▶ _Task to carry out_:
Among the records that follow, set down only the lines from the one containing "eingerichtet. Die Luxus-Lofts" to the one containing "Bodenmais neben unserer", both included, exactly.

[Record extracts — start]

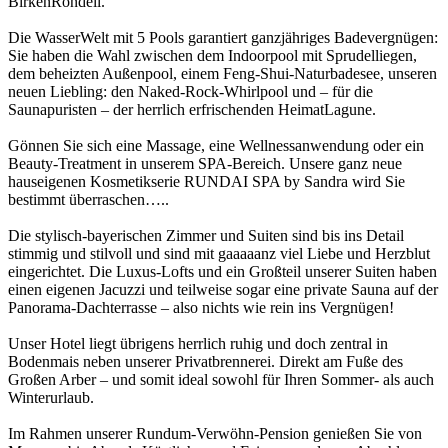
BirkenRondell.
Die WasserWelt mit 5 Pools garantiert ganzjähriges Badevergnügen:
Sie haben die Wahl zwischen dem Indoorpool mit Sprudelliegen,
dem beheizten Außenpool, einem Feng-Shui-Naturbadesee, unseren
neuen Liebling: den Naked-Rock-Whirlpool und – für die
Saunapuristen – der herrlich erfrischenden HeimatLagune.
Gönnen Sie sich eine Massage, eine Wellnessanwendung oder ein
Beauty-Treatment in unserem SPA-Bereich. Unsere ganz neue
hauseigenen Kosmetikserie RUNDAI SPA by Sandra wird Sie
bestimmt überraschen…..
Die stylisch-bayerischen Zimmer und Suiten sind bis ins Detail
stimmig und stilvoll und sind mit gaaaaanz viel Liebe und Herzblut
eingerichtet. Die Luxus-Lofts und ein Großteil unserer Suiten haben
einen eigenen Jacuzzi und teilweise sogar eine private Sauna auf der
Panorama-Dachterrasse – also nichts wie rein ins Vergnügen!
Unser Hotel liegt übrigens herrlich ruhig und doch zentral in
Bodenmais neben unserer Privatbrennerei. Direkt am Fuße des
Großen Arber – und somit ideal sowohl für Ihren Sommer- als auch
Winterurlaub.
Im Rahmen unserer Rundum-Verwöhn-Pension genießen Sie von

[Record extracts — finish]

▶ _Response_:
eingerichtet. Die Luxus-Lofts und ein Großteil unserer Suiten haben
einen eigenen Jacuzzi und teilweise sogar eine private Sauna auf der
Panorama-Dachterrasse – also nichts wie rein ins Vergnügen!
Unser Hotel liegt übrigens herrlich ruhig und doch zentral in
Bodenmais neben unserer Privatbrennerei. Direkt am Fuße des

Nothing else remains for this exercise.